■ EXERCISE GOAL: Would you please copy each line of the data in which the string "empt" occurs?

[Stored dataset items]
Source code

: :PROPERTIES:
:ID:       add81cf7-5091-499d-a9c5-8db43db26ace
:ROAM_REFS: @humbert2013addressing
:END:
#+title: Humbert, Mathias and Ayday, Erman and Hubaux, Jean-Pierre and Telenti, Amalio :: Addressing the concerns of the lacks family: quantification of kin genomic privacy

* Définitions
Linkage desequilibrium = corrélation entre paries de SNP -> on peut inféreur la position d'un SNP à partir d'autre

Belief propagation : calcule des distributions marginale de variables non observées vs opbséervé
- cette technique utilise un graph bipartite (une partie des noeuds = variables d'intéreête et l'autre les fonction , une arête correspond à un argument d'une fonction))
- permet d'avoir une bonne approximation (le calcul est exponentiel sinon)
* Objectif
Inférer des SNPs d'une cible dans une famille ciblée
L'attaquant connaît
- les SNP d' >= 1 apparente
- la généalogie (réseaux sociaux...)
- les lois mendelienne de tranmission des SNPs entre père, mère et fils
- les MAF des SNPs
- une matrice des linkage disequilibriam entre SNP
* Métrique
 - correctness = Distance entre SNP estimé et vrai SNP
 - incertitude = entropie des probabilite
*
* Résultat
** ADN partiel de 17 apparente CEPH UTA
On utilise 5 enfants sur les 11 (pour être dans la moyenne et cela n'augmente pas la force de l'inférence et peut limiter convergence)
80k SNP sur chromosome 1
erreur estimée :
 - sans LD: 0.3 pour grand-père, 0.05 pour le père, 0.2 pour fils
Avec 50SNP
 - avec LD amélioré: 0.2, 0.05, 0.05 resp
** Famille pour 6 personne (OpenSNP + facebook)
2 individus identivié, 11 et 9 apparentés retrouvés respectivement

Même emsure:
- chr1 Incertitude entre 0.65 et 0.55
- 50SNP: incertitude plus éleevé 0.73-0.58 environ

==

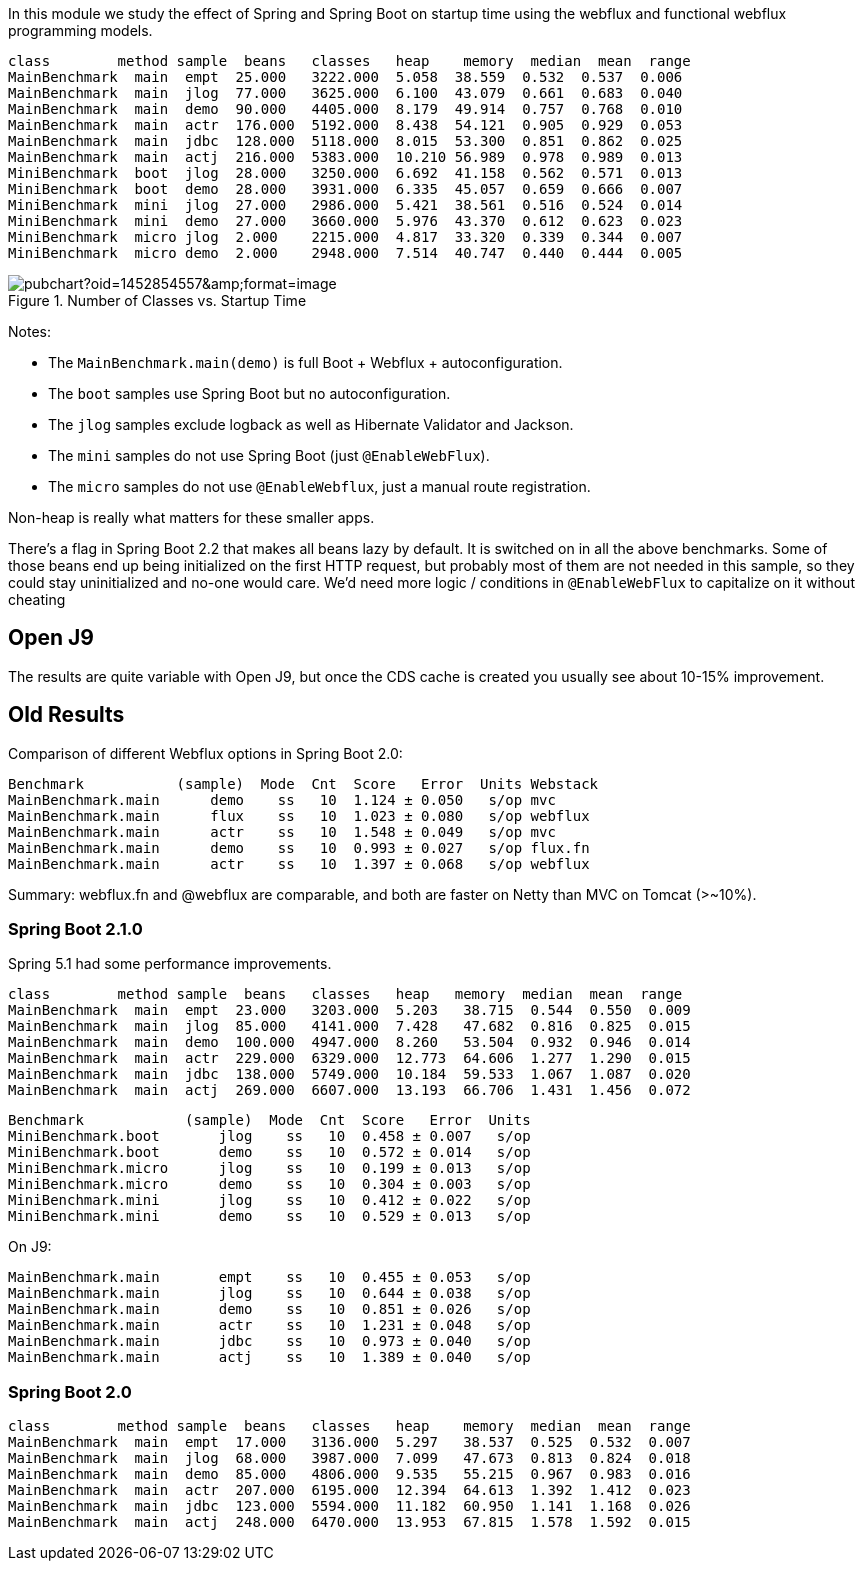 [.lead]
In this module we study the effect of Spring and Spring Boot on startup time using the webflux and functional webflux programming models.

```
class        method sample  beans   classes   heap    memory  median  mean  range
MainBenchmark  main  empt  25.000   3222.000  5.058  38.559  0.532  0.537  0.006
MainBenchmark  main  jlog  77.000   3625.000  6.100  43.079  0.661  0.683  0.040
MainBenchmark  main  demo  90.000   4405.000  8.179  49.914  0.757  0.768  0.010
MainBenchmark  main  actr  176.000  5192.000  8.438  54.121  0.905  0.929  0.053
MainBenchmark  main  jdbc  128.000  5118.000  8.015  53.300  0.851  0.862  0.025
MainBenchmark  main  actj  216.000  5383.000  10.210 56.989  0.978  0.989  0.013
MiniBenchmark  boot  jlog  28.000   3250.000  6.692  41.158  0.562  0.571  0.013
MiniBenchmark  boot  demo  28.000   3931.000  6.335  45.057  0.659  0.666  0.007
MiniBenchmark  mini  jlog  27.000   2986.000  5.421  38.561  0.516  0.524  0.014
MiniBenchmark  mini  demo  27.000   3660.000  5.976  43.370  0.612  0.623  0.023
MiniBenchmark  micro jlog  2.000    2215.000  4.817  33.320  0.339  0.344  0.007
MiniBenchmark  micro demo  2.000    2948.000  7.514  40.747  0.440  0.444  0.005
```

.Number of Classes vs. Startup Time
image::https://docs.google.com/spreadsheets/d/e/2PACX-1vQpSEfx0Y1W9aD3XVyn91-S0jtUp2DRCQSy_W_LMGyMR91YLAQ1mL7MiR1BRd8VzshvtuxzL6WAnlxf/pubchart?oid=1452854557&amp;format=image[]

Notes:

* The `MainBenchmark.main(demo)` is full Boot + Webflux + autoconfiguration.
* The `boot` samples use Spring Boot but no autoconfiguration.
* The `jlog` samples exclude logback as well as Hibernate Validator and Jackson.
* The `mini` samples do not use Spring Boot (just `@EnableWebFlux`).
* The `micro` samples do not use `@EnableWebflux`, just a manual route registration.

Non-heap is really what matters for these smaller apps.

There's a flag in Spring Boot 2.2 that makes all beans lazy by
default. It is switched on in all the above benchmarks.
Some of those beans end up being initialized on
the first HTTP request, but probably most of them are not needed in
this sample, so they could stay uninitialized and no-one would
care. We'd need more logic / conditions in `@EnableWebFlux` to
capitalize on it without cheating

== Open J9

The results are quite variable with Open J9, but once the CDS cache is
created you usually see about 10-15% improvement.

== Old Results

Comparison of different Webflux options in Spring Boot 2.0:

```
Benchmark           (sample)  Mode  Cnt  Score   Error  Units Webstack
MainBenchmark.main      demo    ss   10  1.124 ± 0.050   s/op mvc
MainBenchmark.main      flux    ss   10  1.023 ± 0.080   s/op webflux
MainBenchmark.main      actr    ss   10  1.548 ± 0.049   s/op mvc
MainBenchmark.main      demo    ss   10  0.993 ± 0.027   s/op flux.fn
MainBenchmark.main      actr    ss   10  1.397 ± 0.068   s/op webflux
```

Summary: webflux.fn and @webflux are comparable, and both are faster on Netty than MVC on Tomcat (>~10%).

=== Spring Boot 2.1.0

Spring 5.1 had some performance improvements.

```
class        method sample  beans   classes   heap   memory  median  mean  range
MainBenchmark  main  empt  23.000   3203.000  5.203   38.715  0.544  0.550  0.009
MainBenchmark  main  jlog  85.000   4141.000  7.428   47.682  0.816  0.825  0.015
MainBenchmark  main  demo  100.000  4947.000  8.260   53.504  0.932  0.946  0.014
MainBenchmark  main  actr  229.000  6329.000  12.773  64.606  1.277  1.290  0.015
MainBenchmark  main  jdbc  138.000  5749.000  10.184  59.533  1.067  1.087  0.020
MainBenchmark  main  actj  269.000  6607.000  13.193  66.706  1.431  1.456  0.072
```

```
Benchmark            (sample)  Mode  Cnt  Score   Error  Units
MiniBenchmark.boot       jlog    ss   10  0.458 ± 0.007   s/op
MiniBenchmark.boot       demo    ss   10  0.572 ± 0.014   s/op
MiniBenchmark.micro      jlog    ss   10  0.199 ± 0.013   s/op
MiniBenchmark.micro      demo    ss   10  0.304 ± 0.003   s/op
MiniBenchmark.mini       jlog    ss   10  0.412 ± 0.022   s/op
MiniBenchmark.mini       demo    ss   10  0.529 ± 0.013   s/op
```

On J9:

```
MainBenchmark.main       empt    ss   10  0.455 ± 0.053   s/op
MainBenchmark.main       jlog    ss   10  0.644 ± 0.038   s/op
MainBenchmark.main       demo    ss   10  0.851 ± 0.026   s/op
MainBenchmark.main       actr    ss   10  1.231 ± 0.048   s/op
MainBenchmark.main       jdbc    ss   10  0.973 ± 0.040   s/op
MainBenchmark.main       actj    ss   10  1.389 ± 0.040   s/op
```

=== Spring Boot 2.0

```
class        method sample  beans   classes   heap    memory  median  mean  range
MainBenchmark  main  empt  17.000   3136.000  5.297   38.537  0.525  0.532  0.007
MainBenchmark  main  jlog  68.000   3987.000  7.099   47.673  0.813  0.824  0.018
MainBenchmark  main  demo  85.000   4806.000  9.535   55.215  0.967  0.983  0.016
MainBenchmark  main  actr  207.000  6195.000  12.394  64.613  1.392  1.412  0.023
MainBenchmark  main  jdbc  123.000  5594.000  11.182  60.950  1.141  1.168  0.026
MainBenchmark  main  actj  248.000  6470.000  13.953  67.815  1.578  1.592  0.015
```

■ RESPONSE TO THE EXERCISE:
MainBenchmark  main  empt  25.000   3222.000  5.058  38.559  0.532  0.537  0.006
MainBenchmark  main  empt  23.000   3203.000  5.203   38.715  0.544  0.550  0.009
MainBenchmark.main       empt    ss   10  0.455 ± 0.053   s/op
MainBenchmark  main  empt  17.000   3136.000  5.297   38.537  0.525  0.532  0.007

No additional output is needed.